Josèphe est un témoin direct produisant une œuvre de propagande, publiée avec imprimatur de Titus, qui magnifie la puissance romaine tout en étant soucieux de présenter son propre rôle sous un jour le plus favorable[5]. Les points de vue qu'il envisage sont proches de ses protecteurs flaviens – dont il est possible qu'il ait utilisé les notes de campagne[3] – et traduisent une profonde aversion pour le nationalisme zélote[5].
Stylistiquement, si Flavius Josèphe ne s'écarte pas des principes historiographiques des écoles hellénistiques de son temps, il demeure fidèle à la traditionnelle inspiration judéenne de l'économie du salut : quand, par exemple, il explique la destruction du Temple comme un châtiment dont les Romains sont l'instrument, à l'instar des anciens prophètes qui stigmatisaient la rupture de l'alliance mosaïque par le peuple, il suit une conception séculaire de l'histoire judéenne[3]. Cependant, Josèphe semble se différencier de l'aspiration messianique répandue parmi ses compatriotes de Judée, qu'il détourne de sa forme habituelle en substituant à l'envoyé du Seigneur espéré pour libérer le peuple du joug étranger l'empereur Vespasien lui-même[6].
Dans son autobiographie (Vita), Flavius Josèphe indique aussi qu'il a échangé soixante-deux lettres avec le roi Hérode Agrippa II, dans lesquelles il lui a soumis certains passages de son livre[7].
La Guerre des Juifs en langue slavonne (vieux-slave) diffère beaucoup de celle des manuscrits grecs existants. Le slavon est la langue liturgique des Slaves orthodoxes. Cette version est connue par plusieurs manuscrits datant du XVe siècle jusqu'au XVIIIe siècle. Il ne s'agit pas d'une traduction du texte grec, car ce « Josèphe slavon » est amputé de nombreuses narrations, mais contient aussi vingt-deux passages qui sont absents de la version grecque[8]. S'il y a eu débat sur l'ancienneté de la source originale, il paraît désormais douteux que cette version slavonne remonte à l'Antiquité[9] et la plupart des chercheurs estiment que les additions slavones datent du Moyen Âge : « l'ouvrage a été adapté par son traducteur médiéval afin de combler ce qui devait passer pour des lacunes aux yeux du lecteur chrétien ; […] les huit principaux ajouts slavons concernent Jean Baptiste, Jésus et les origines du christianisme[8] ».

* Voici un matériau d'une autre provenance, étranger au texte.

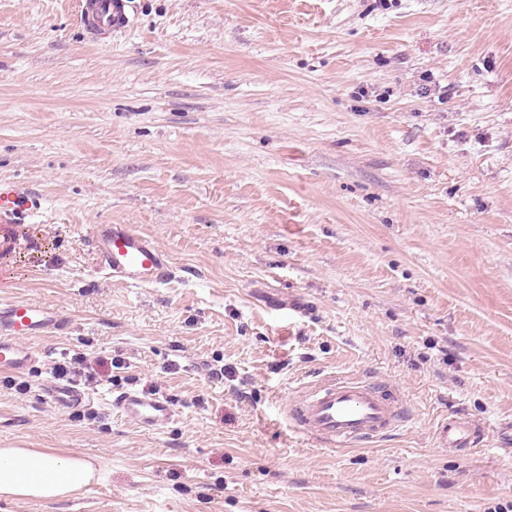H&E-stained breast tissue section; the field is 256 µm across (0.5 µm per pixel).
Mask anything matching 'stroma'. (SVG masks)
Masks as SVG:
<instances>
[{
    "label": "stroma",
    "instance_id": "1",
    "mask_svg": "<svg viewBox=\"0 0 512 512\" xmlns=\"http://www.w3.org/2000/svg\"><path fill=\"white\" fill-rule=\"evenodd\" d=\"M0 0V182L36 194L0 303L58 308L36 367L0 376V448L102 481L0 512H512V0ZM94 224L175 277L106 280ZM103 361L89 405L40 397ZM398 390L395 435L291 430L301 384ZM167 397L148 434L112 392ZM459 416L485 446L439 447ZM99 22L107 27L125 26V0H87ZM72 362H69V365L59 364L54 369L55 372L62 377L72 374L73 376H79L80 378H84L86 384H95L98 385L100 383V379L96 376V373L89 371V368L86 364V361L81 357H76L71 359Z\"/></svg>",
    "mask_w": 512,
    "mask_h": 512
}]
</instances>
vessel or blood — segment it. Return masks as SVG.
Here are the masks:
<instances>
[{
	"label": "vessel or blood",
	"mask_w": 512,
	"mask_h": 512,
	"mask_svg": "<svg viewBox=\"0 0 512 512\" xmlns=\"http://www.w3.org/2000/svg\"><path fill=\"white\" fill-rule=\"evenodd\" d=\"M99 22L107 27L126 23L125 0H89ZM41 208L38 197L10 183H0V250L12 245L11 229L32 223ZM99 267L104 276L128 286H156L168 281L174 266L148 235L125 224H96L91 229ZM66 326L55 307L43 302L11 301L0 304V373L22 375L38 357L27 347L30 339L45 337ZM53 406L77 409L87 395L68 383L45 387ZM112 409L147 432L159 431L176 419L170 401L135 389L112 397ZM398 398L374 383L354 378L329 377L304 387L287 407L290 428L314 437L327 448H346L386 436L405 421ZM480 428L467 421L442 423L439 439L445 448H468L482 440Z\"/></svg>",
	"instance_id": "b4317fda"
}]
</instances>
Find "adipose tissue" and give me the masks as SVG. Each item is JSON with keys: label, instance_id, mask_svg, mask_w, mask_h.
Returning <instances> with one entry per match:
<instances>
[{"label": "adipose tissue", "instance_id": "1", "mask_svg": "<svg viewBox=\"0 0 512 512\" xmlns=\"http://www.w3.org/2000/svg\"><path fill=\"white\" fill-rule=\"evenodd\" d=\"M103 477V470L84 457L34 448H0V496L58 499Z\"/></svg>", "mask_w": 512, "mask_h": 512}]
</instances>
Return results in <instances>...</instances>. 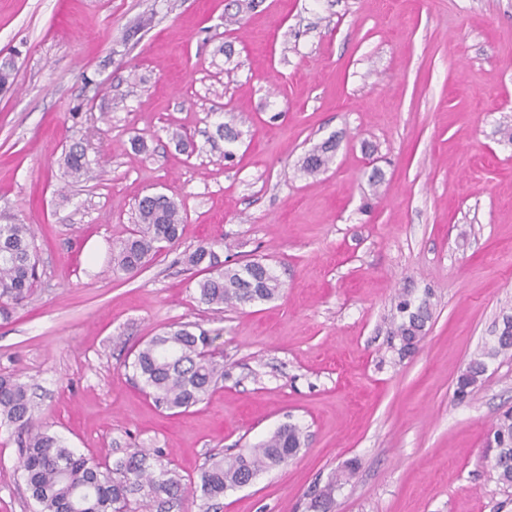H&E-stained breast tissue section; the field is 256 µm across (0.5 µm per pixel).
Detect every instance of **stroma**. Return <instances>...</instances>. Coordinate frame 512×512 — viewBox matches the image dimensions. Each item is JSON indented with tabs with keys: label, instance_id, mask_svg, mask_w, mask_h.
<instances>
[{
	"label": "stroma",
	"instance_id": "obj_1",
	"mask_svg": "<svg viewBox=\"0 0 512 512\" xmlns=\"http://www.w3.org/2000/svg\"><path fill=\"white\" fill-rule=\"evenodd\" d=\"M1 53L0 224L33 227L39 265L0 320V376L29 386L36 426L106 465L150 449L186 484L211 454L303 429L288 463L170 512H313L351 462L330 512H512L488 446L512 408V352L488 353L512 315V0H0ZM154 193L182 205L179 242L113 273ZM210 242L266 259L281 296L198 304L186 257ZM402 294L431 313L408 352ZM173 323L209 330L225 370L174 415L130 369ZM20 454L0 426V512L36 508ZM336 144L332 141L324 142L306 154L302 161V169L309 175L315 176L328 168L332 159V152ZM85 149L80 143H74L65 154L64 165L68 176L78 182L87 172L90 165ZM486 366L483 360L475 358L471 360L465 370L458 376L456 381L455 394L459 398H464L470 392V389L476 385L480 377L483 376Z\"/></svg>",
	"mask_w": 512,
	"mask_h": 512
}]
</instances>
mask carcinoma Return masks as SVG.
I'll return each mask as SVG.
<instances>
[{
  "mask_svg": "<svg viewBox=\"0 0 512 512\" xmlns=\"http://www.w3.org/2000/svg\"><path fill=\"white\" fill-rule=\"evenodd\" d=\"M336 144L327 141L311 150L302 169L314 176L328 168ZM64 165L72 181L87 172L90 160L80 143L65 154ZM183 217L178 203L165 194H153L138 202V221L130 236L112 249V270L138 272L166 245L176 244ZM206 243L188 256L201 268L197 284L198 303L213 310L268 302L281 294V282L260 259L229 264ZM37 278V255L33 228L29 224H0V318L11 317L13 306L31 299ZM401 321L393 335L403 347L412 346L429 318L428 308H416L402 299L397 305ZM213 338L199 325H172L151 337L135 354L131 368L143 389L159 407L184 413L200 404L218 380L224 378V363L211 350ZM483 360H471L458 376L455 394L464 398L483 376ZM26 436L20 468L27 491L39 512H131L135 504L159 512L187 494H200L203 501L249 484L261 472L284 464L297 454L304 434L297 425L280 426L267 439L232 454L208 459L198 481L189 488L168 471L153 470L147 450L135 448L103 466L73 449L63 440L41 431L34 424L28 387L13 378H0V425ZM495 448L493 469L500 484L512 487V411L502 414L492 434Z\"/></svg>",
  "mask_w": 512,
  "mask_h": 512,
  "instance_id": "carcinoma-1",
  "label": "carcinoma"
}]
</instances>
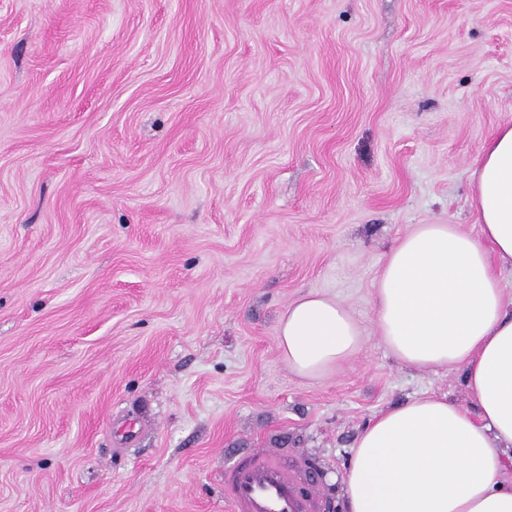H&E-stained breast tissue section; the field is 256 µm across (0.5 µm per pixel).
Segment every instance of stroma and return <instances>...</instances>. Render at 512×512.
Returning a JSON list of instances; mask_svg holds the SVG:
<instances>
[{
	"label": "stroma",
	"mask_w": 512,
	"mask_h": 512,
	"mask_svg": "<svg viewBox=\"0 0 512 512\" xmlns=\"http://www.w3.org/2000/svg\"><path fill=\"white\" fill-rule=\"evenodd\" d=\"M512 121V0H0V512H230L280 449L331 505L358 433L461 371L396 361L385 256L478 233L469 183ZM324 293L365 341L289 370ZM363 334L354 315L329 296L309 292L294 300L279 320L277 344L288 368L315 378L356 354Z\"/></svg>",
	"instance_id": "stroma-1"
}]
</instances>
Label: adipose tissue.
Segmentation results:
<instances>
[{"label":"adipose tissue","mask_w":512,"mask_h":512,"mask_svg":"<svg viewBox=\"0 0 512 512\" xmlns=\"http://www.w3.org/2000/svg\"><path fill=\"white\" fill-rule=\"evenodd\" d=\"M479 235L420 224L388 253L376 284V327L408 366L462 371L476 411L421 396L376 415L343 475L349 512H512V122L483 146L471 175ZM354 315L309 292L279 320L289 369L315 378L363 344Z\"/></svg>","instance_id":"1"}]
</instances>
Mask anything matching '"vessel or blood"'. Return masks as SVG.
Wrapping results in <instances>:
<instances>
[{
  "label": "vessel or blood",
  "instance_id": "vessel-or-blood-1",
  "mask_svg": "<svg viewBox=\"0 0 512 512\" xmlns=\"http://www.w3.org/2000/svg\"><path fill=\"white\" fill-rule=\"evenodd\" d=\"M224 498L233 512H325L305 485L301 467L282 455L249 451L224 470Z\"/></svg>",
  "mask_w": 512,
  "mask_h": 512
}]
</instances>
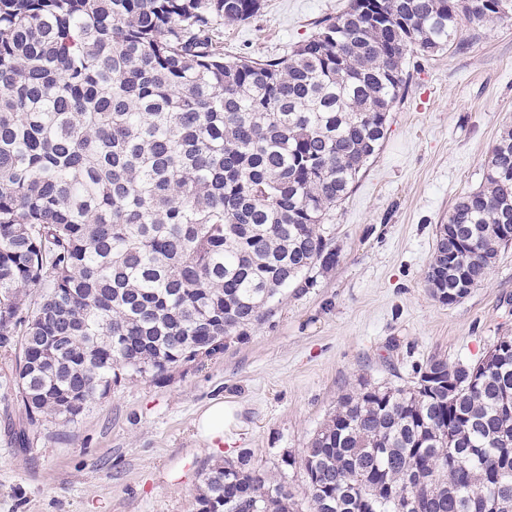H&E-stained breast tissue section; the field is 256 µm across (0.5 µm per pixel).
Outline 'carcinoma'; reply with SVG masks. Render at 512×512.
<instances>
[{"instance_id":"cac0c4a2","label":"carcinoma","mask_w":512,"mask_h":512,"mask_svg":"<svg viewBox=\"0 0 512 512\" xmlns=\"http://www.w3.org/2000/svg\"><path fill=\"white\" fill-rule=\"evenodd\" d=\"M290 54L224 60L263 0H0V348L29 445L121 379L224 353L337 263L325 223L375 158L411 56L512 0H367ZM512 225V128L439 225L441 302L484 282ZM435 378L342 395L300 456L307 501L249 451L195 512H512V335Z\"/></svg>"}]
</instances>
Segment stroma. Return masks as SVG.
<instances>
[{
	"label": "stroma",
	"mask_w": 512,
	"mask_h": 512,
	"mask_svg": "<svg viewBox=\"0 0 512 512\" xmlns=\"http://www.w3.org/2000/svg\"><path fill=\"white\" fill-rule=\"evenodd\" d=\"M349 3L264 0L257 16L225 27L224 57L287 53ZM461 29L463 50L412 56L379 154L327 222L338 264L289 289L223 355L122 380L78 421L45 424L22 449L12 439L10 354L0 348V512H193L216 461L247 450L277 470L359 382L403 385L431 357L473 363L512 334V245L454 304L426 281L439 224L479 187L512 127V19ZM217 399L231 417L209 448L194 420Z\"/></svg>",
	"instance_id": "1"
}]
</instances>
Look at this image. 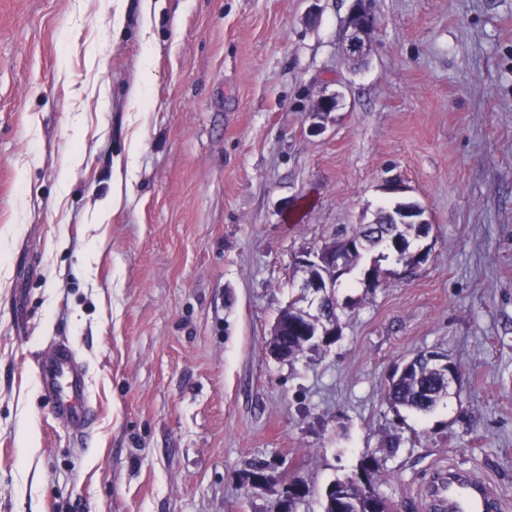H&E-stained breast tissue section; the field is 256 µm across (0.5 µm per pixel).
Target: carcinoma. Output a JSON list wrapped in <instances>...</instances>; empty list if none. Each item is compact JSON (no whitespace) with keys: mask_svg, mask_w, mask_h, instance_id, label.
Instances as JSON below:
<instances>
[{"mask_svg":"<svg viewBox=\"0 0 512 512\" xmlns=\"http://www.w3.org/2000/svg\"><path fill=\"white\" fill-rule=\"evenodd\" d=\"M405 202L395 203L390 210L378 213L377 223L362 224L347 237L361 240V247L350 257L351 268L359 266L365 256L376 248H384L399 256L403 266L413 268L410 231L414 224L402 223ZM288 318L296 328L286 336H274L270 344L288 353L293 361L306 351L305 342L312 339L315 347L329 345L332 339L311 336L323 315H312L293 306H288ZM448 375L445 368L432 365L420 353L405 361L403 367L395 368L386 387V400L394 408H403L417 414L427 415L435 411L439 403L448 396ZM375 461L366 460L359 473L347 478H337L325 489L322 497L323 512H387L390 500L374 487ZM284 480L281 473L271 471L264 462H258L247 473V483L253 489L263 488Z\"/></svg>","mask_w":512,"mask_h":512,"instance_id":"obj_1","label":"carcinoma"}]
</instances>
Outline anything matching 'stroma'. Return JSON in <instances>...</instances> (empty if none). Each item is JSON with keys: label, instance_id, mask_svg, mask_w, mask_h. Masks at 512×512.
Returning a JSON list of instances; mask_svg holds the SVG:
<instances>
[{"label": "stroma", "instance_id": "35a3bbf8", "mask_svg": "<svg viewBox=\"0 0 512 512\" xmlns=\"http://www.w3.org/2000/svg\"><path fill=\"white\" fill-rule=\"evenodd\" d=\"M371 2L355 67L352 0H124L118 27L108 0H0V512H282L258 461L321 512L369 457L398 512L439 463L512 512V0ZM397 199L427 263L345 274L336 342L275 359L299 259ZM60 340L99 408L84 446L33 362ZM424 351L460 386L392 408ZM365 1L367 0H354L344 21L341 48L350 58L358 55L367 56L370 51L369 36L375 25V18ZM247 483L252 489H259L267 485L283 481V473H275L271 471L265 462H258L252 466V469L247 473Z\"/></svg>", "mask_w": 512, "mask_h": 512}]
</instances>
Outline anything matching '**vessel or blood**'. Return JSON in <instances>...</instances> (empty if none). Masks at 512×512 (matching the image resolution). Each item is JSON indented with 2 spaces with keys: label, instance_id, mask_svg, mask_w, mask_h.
I'll use <instances>...</instances> for the list:
<instances>
[{
  "label": "vessel or blood",
  "instance_id": "vessel-or-blood-1",
  "mask_svg": "<svg viewBox=\"0 0 512 512\" xmlns=\"http://www.w3.org/2000/svg\"><path fill=\"white\" fill-rule=\"evenodd\" d=\"M38 377L54 415L85 437L97 413L86 397L85 373L71 347L59 343L41 358ZM426 512H499L501 503L491 481L472 472L438 467L421 489Z\"/></svg>",
  "mask_w": 512,
  "mask_h": 512
}]
</instances>
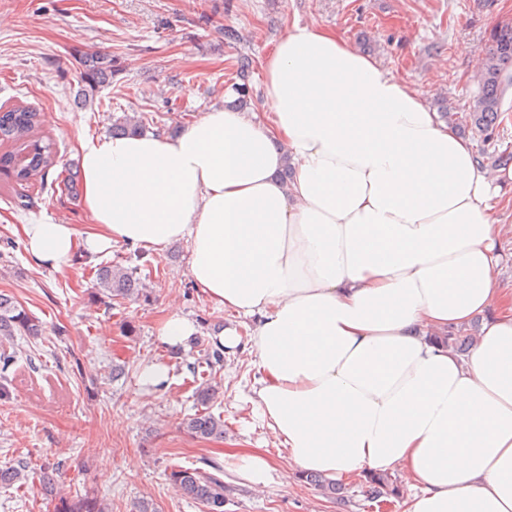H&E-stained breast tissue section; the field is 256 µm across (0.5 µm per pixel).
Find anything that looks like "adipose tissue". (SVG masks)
<instances>
[{
  "mask_svg": "<svg viewBox=\"0 0 512 512\" xmlns=\"http://www.w3.org/2000/svg\"><path fill=\"white\" fill-rule=\"evenodd\" d=\"M261 69L266 113L83 141L92 231L40 220L27 251L59 271L80 248L188 243L195 286L254 322L257 403L291 470L399 472L406 512H512V224L491 204L512 169L318 24ZM476 318L468 355L442 343Z\"/></svg>",
  "mask_w": 512,
  "mask_h": 512,
  "instance_id": "ef3b65f1",
  "label": "adipose tissue"
}]
</instances>
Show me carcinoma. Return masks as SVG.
<instances>
[{"instance_id": "carcinoma-1", "label": "carcinoma", "mask_w": 512, "mask_h": 512, "mask_svg": "<svg viewBox=\"0 0 512 512\" xmlns=\"http://www.w3.org/2000/svg\"><path fill=\"white\" fill-rule=\"evenodd\" d=\"M490 49L483 67L478 74L479 93L465 115L458 116L455 110L443 107L441 116L460 125L465 123L482 136L483 148L479 154L482 162L506 166L512 163V151L497 148L496 130L502 117L501 105L505 91L512 86V25L503 24L493 28L489 36ZM235 77L239 83L234 90L237 103L247 105L250 99L252 59L241 54L235 62ZM112 75V60L99 55L85 61L84 80L89 92L109 80ZM39 113L27 106H13L0 110V142L8 144L10 150L0 154V167L10 169L16 183L31 184L45 180L49 170L56 165L54 144L39 136ZM141 117H127L112 128V136H130L143 131ZM97 285L111 300L131 299L144 295L139 279L133 273L117 265L97 268ZM38 337L41 325L10 296L0 293V343L10 341L17 334ZM218 394L217 388L205 381L196 390L197 402L202 409L186 422L189 432L200 438L224 436V420L204 410ZM56 467L44 466L38 470L30 468L28 462L19 459L10 465L0 467V487L22 489L27 493L53 496L56 494L54 472ZM170 480L182 495L201 504L206 512H224V481L201 468L176 467L170 472ZM367 494L378 501L386 496L400 494L398 486L384 473L366 478ZM56 512H112L110 504L96 498L69 499L58 497Z\"/></svg>"}]
</instances>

En 1928, H.S.J. Thackeray a émis l'hypothèse que le texte slavon pourrait être la traduction de l'original perdu « que Flavius Josèphe aurait rédigée en araméen, ce qui expliquerait les différences[10] ». Cette thèse a été reprise par plusieurs spécialistes de l'École biblique de Jérusalem mais elle se heurte aux nombreuses incohérences et éléments provenant de la culture russe contenus dans le texte[11]. Il y a donc un quasi-consensus pour la rejeter, tout en notant que les ajouts qui rapportent des informations sur le mouvement chrétien semblent provenir d'un milieu juif plutôt que d'un milieu russe[3]. En 2002, Étienne Nodet a toutefois émis l'hypothèse que cette version slavonne serait issue d'une première version en grec soumise par Flavius Josèphe à Agrippa II pour approbation[12]. L'un des arguments de Nodet est qu'il est difficile d'attribuer à un interpolateur chrétien les suppléments de la version slavonne, notamment parce que l'on voit mal comment un chrétien aurait pu s'abstenir de faire le moindre lien entre Jean-Baptiste et Jésus[13],[14].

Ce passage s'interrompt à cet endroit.